**TASK**
Please copy out every line of the material below exactly, leaving out the bracketed image placeholders.

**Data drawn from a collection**
********
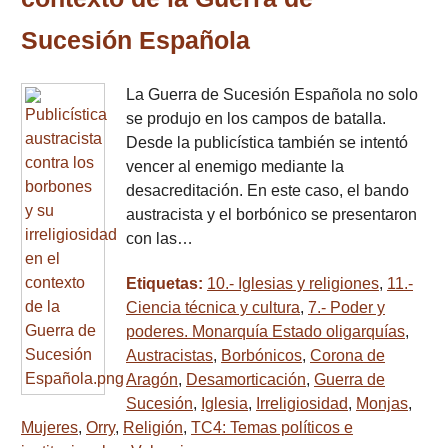
Sucesión Española
La Guerra de Sucesión Española no solo
se produjo en los campos de batalla.
Desde la publicística también se intentó
vencer al enemigo mediante la
desacreditación. En este caso, el bando
austracista y el borbónico se presentaron
con las…
Etiquetas:
10.- Iglesias y religiones
,
11.-
Ciencia técnica y cultura
,
7.- Poder y
poderes. Monarquía Estado oligarquías
,
Austracistas
,
Borbónicos
,
Corona de
Aragón
,
Desamorticación
,
Guerra de
Sucesión
,
Iglesia
,
Irreligiosidad
,
Monjas
,
Mujeres
,
Orry
,
Religión
,
TC4: Temas políticos e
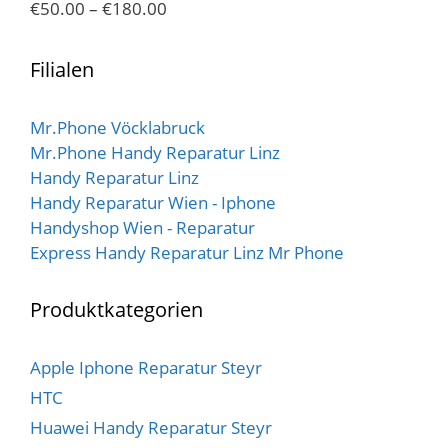
€
50.00
–
€
180.00
5
0
v
o
n
Filialen
5
Mr.Phone Vöcklabruck
Mr.Phone Handy Reparatur Linz
Handy Reparatur Linz
Handy Reparatur Wien - Iphone
Handyshop Wien - Reparatur
Express Handy Reparatur Linz Mr Phone
Produktkategorien
Apple Iphone Reparatur Steyr
HTC
Huawei Handy Reparatur Steyr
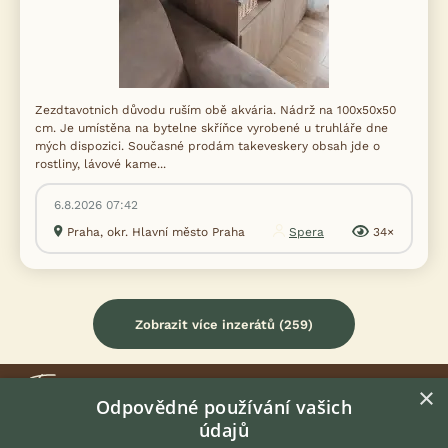
Zezdtavotnich důvodu ruším obě akvária. Nádrž na 100x50x50
cm. Je umístěna na bytelne skříňce vyrobené u truhláře dne
mých dispozici. Současné prodám takeveskery obsah jde o
rostliny, lávové kame...
6.8.2026 07:42
Praha, okr. Hlavní město Praha
Spera
34×
Zobrazit více inzerátů (259)
×
Odpovědné používání vašich
údajů
KONTAKT DO REDAKCE WEBU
********
**OUTPUT BELOW**
Sucesión Española
La Guerra de Sucesión Española no solo
se produjo en los campos de batalla.
Desde la publicística también se intentó
vencer al enemigo mediante la
desacreditación. En este caso, el bando
austracista y el borbónico se presentaron
con las…
Etiquetas:
10.- Iglesias y religiones
,
11.-
Ciencia técnica y cultura
,
7.- Poder y
poderes. Monarquía Estado oligarquías
,
Austracistas
,
Borbónicos
,
Corona de
Aragón
,
Desamorticación
,
Guerra de
Sucesión
,
Iglesia
,
Irreligiosidad
,
Monjas
,
Mujeres
,
Orry
,
Religión
,
TC4: Temas políticos e
€
50.00
–
€
180.00
5
0
v
o
n
Filialen
5
Mr.Phone Vöcklabruck
Mr.Phone Handy Reparatur Linz
Handy Reparatur Linz
Handy Reparatur Wien - Iphone
Handyshop Wien - Reparatur
Express Handy Reparatur Linz Mr Phone
Produktkategorien
Apple Iphone Reparatur Steyr
HTC
Huawei Handy Reparatur Steyr
Zezdtavotnich důvodu ruším obě akvária. Nádrž na 100x50x50
cm. Je umístěna na bytelne skříňce vyrobené u truhláře dne
mých dispozici. Současné prodám takeveskery obsah jde o
rostliny, lávové kame...
6.8.2026 07:42
Praha, okr. Hlavní město Praha
Spera
34×
Zobrazit více inzerátů (259)
×
Odpovědné používání vašich
údajů
KONTAKT DO REDAKCE WEBU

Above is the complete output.